What the proposal scheduled to be on the LHSAA’s January 2018 business meeting agenda is saying – in the words of a song from the “Little Abner” Broadway play offered by the Dogpatch wives – is “Put ’em back the way they wuz.”
But now that it takes a two-thirds vote of LHSAA principals to turn any proposal into law, there’s a better chance of seeing Republican and Democrat lawmakers holding hands and singing “Kumbaya” on the White House lawn than a majority of principals voting the will of their basketball coaches.
But the idea makes more sense than a dual system that places 28 percent (82 Catholic, private or some charter schools) at a distinct disadvantage.
Every school defined as select automatically qualifies for the playoffs, although not one of the five divisions can field 32 teams, while the non-select schools have a full complement in five of the seven classes.
Re-read the first two words of the previous paragraph.
A select school basketball team is an automatic playoff contender even if it has not won a single game. That’s the only way to fill a 32-team, bracket with 12 to 23 teams.
It’s worse for select girls’ basketball teams.
Division V (classes B and C schools by enrollment) has just seven teams, that bypass the first two playoff rounds and advance directly into the quarterfinals.
While the non-select (212 public school) teams are playing basketball, the teams in Division V will be idle for a week, and seven of the nine girls’ teams in Division I will also watch the first two rounds pass by before they play a game.
There are 212 teams in the non-select boys’ tournament; 216 in the girls’ post-season tournament. There are only 16 first-round byes combined in Class C girls’ brackets and four in Class B.
I realize keeping up with the math is a bit tedious, but I’m sure you will agree that 12 byes in one bracket compared to 54 on the other is blatantly unfair.
Coaches step up
Although a majority of the principals don’t see this as an issue, the Louisiana High School Basketball Officials Association does. The men and women of this organization want to return to a common playoff system that prevailed from 1920 through 2016.

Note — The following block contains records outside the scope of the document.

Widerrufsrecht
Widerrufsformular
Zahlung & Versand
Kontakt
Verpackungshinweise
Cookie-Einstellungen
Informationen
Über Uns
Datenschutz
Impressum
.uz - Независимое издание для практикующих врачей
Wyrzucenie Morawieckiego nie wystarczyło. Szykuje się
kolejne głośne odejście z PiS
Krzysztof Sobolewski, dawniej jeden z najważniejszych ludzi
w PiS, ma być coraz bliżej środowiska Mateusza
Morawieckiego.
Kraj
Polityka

But last January, the principals changed the voting procedure. They ruled that it will take a two-thirds vote to pass an agenda item into law. It used to require a simple 50- percent-plus-1 vote to pass an item.
Once the principals passed the dual playoff system for football in 2013 and added basketball, baseball and softball to the quagmire by a simple majority vote in 2016, they approved the two-thirds vote.

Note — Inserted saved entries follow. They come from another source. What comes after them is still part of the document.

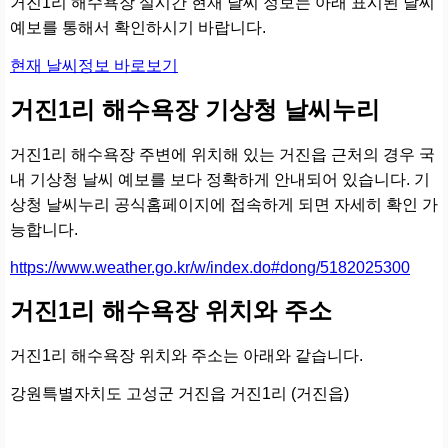
거진1리 해수욕장 실시간 현재 날씨 정보는 아래 표시된 날씨
예보를 통해서 확인하시기 바랍니다.
현재 날씨정보 바로보기
거진1리 해수욕장 기상청 날씨누리
거진1리 해수욕장 주변에 위치해 있는 거진읍 근처의 경우 국
내 기상청 날씨 예보를 보다 정확하게 안내되어 있습니다. 기
상청 날씨누리 공식홈페이지에 접속하게 되면 자세히 확인 가
능합니다.
https://www.weather.go.kr/w/index.do#dong/5182025300
거진1리 해수욕장 위치와 주소
거진1리 해수욕장 위치와 주소는 아래와 같습니다.
강원특별자치도 고성군 거진읍 거진1리 (거진읍)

A smooth move. Had that been in place before 2013, the LHSAA would still have a common playoff system in which the best teams meet for a single state championship.

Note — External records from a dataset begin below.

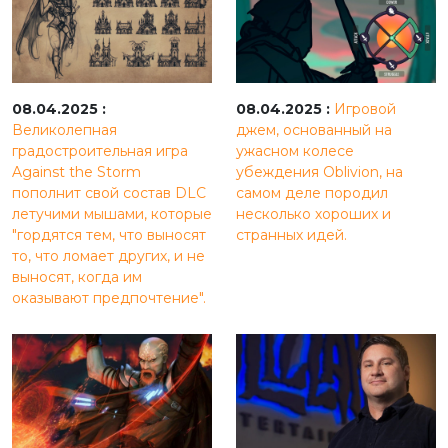
08.04.2025 :
08.04.2025 :
Игровой
Великолепная
джем, основанный на
градостроительная игра
ужасном колесе
Against the Storm
убеждения Oblivion, на
пополнит свой состав DLC
самом деле породил
летучими мышами, которые
несколько хороших и
"гордятся тем, что выносят
странных идей.
то, что ломает других, и не
выносят, когда им
оказывают предпочтение".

I don’t see a common playoff returning because two-thirds of the high school principals in Louisiana can’t agree on anything that would benefit the minority members subjected to a “Select” label.
The basketball coaches made a noble gesture. It will fall on deaf ears.
They must have expected this because they have an alternate proposal just in case.
The coaches want the LHSAA to hold the Select semifinal and final playoff rounds a week before the non-select championship tournament in Lake Charles.
Starting their playoffs a week before the non-select schools play would eliminate the bye week they have between the last regular-season playing date and the first round of the playoffs.
The principals are likely to pass this one, provided a venue is available for the championship rounds. The vote is a month away.
‘Glory Days’ finale
Great news from WLAE-TV. The award-winning “Glory Days: The Catholic League of New Orleans,” Part III, is scheduled to debut in August 2018.
The final chapter will cover the first state championship game to be played in the Superdome between Jesuit and St. Augustine in 1978. The film will also cover the dominance of St. Augustine at the end of the 1970s, Brother Martin and Holy Cross and the rise of the Shaw Eagles in the 1980s, the run of Archbishop Rummel in the 1990s and 2000s and the return of the state championship trophy to Jesuit, which reclaimed the Division I crown in 2014, more than 50 years since its last state title.
The story will once again be told through narration, interviews, photographs and archival films.